(Reuters) - A federal judge on Thursday is scheduled to sentence Roger Stone, a long-time adviser to U.S. President Donald Trump, in a criminal case that has roiled the Justice Department and drawn the Republican president’s ire.
Here is a look at Stone’s career, the charges against him and why the case has become a rallying cry for Trump.
WHO IS ROGER STONE?
Stone, 67, is a colorful Republican political operative, known for his high-end wardrobe and tattoo on his back of former President Richard Nixon.
In the 1980s, Stone co-founded a lobbying firm that represented dictators including Ferdinand Marcos of the Philippines and Mobutu Sese Seko of Zaire. One of his partners in that venture, Paul Manafort, would go on to serve as chairman of Trump’s 2016 presidential campaign.

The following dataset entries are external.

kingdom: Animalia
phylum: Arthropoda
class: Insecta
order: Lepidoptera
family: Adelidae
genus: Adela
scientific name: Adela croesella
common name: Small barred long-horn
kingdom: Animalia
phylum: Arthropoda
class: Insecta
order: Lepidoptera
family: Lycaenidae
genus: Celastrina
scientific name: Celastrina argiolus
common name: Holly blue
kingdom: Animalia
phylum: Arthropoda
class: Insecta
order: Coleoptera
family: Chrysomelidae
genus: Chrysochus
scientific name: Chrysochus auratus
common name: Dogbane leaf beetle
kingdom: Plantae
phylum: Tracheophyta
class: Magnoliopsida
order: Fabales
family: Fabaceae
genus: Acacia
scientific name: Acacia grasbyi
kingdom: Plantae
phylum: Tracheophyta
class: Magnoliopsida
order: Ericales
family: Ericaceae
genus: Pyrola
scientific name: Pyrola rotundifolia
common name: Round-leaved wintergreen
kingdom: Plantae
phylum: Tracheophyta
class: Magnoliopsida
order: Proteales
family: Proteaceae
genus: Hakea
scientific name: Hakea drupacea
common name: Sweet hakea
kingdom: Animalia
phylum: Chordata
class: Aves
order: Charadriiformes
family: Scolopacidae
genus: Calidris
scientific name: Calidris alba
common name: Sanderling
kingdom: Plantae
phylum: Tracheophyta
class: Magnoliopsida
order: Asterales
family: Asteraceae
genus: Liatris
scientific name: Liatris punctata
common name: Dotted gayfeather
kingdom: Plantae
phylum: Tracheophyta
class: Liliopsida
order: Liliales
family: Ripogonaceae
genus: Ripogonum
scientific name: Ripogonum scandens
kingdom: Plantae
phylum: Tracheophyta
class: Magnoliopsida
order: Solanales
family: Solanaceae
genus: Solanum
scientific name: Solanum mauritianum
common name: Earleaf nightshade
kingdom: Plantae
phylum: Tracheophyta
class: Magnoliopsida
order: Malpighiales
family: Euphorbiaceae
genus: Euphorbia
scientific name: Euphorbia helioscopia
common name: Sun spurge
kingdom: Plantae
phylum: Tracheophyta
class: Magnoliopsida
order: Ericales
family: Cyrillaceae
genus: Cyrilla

A self-described “dirty trickster” and “agent provocateur,” Stone has taken credit for uncovering the prostitution scandal that brought down Democratic New York Governor Eliot Spitzer in 2008. In 2016, Stone was the only source quoted on the record in a National Enquirer article claiming that Senator Ted Cruz, then a Trump campaign rival, had five secret mistresses. Cruz denied the claims.
Stone advised Trump when the wealthy real estate developer toyed with running for president in 2000 and briefly worked on Trump’s successful 2016 campaign.
Steve Bannon, who served as the campaign’s chief executive, testified that Stone boasted about his connections to the WikiLeaks website, which released damaging emails about Trump’s Democratic election rival Hillary Clinton that U.S. intelligence officials have concluded were stolen by Russian hackers.
HOW DID STONE’S CASE COME ABOUT?
Stone was indicted by Robert Mueller, the former special counsel tasked with investigating Russian interference in the 2016 election. Mueller’s investigation, which Trump called a “witch hunt,” led to criminal charges against dozens of people, including Trump associates such as Manafort and former national security adviser Michael Flynn.
The investigation detailed Moscow’s campaign of hacking and social media propaganda aimed at boosting Trump’s candidacy and documented multiple contacts between his campaign and Russia. Mueller’s investigation did not establish a criminal conspiracy involving Trump and Russia and the special counsel did not reach a conclusion on whether Trump unlawfully obstructed the inquiry.
WHAT WAS STONE CONVICTED OF?
A federal jury in Washington convicted Stone in November on seven counts of lying to Congress, obstruction of justice and witness tampering. At trial, prosecutors said Stone told five different lies to lawmakers on the U.S. House Intelligence Committee about his contacts with the Trump campaign and WikiLeaks.
Prosecutors said Stone pressured a witness, comedian Randy Credico, to lie to lawmakers, instructing him to “do a Frank Pentangeli” - a reference to a character who recants his congressional testimony against a mobster in the 1974 film “The Godfather Part II.” Stone’s lawyers said his misstatements were unintentional and that his comments to Credico, such as “prepare to die,” reflected a history of banter between the men.
WHY IS THE ATTORNEY GENERAL UNDER PRESSURE?
Prosecutors in the case last week recommended a prison sentence of seven to nine years only to have their superiors at the Justice Department declare that excessive and withdraw the recommendation. The four prosecutors resigned, and Attorney General William Barr faced criticism by congressional Democrats and others that he was politicizing the criminal justice system.
Trump has criticized not only the prosecutors but the jurors and U.S. District Court Judge Amy Berman Jackson, who has presided over the case. He has kept up his attacks even after Barr said in an interview with ABC News that Trump’s comments “make it impossible for me to do my job.” Barr has considered stepping down, according to a source familiar with the matter.
Trump has sidestepped questions about whether he will pardon Stone. “We’re going to see what happens,” Trump said on Tuesday.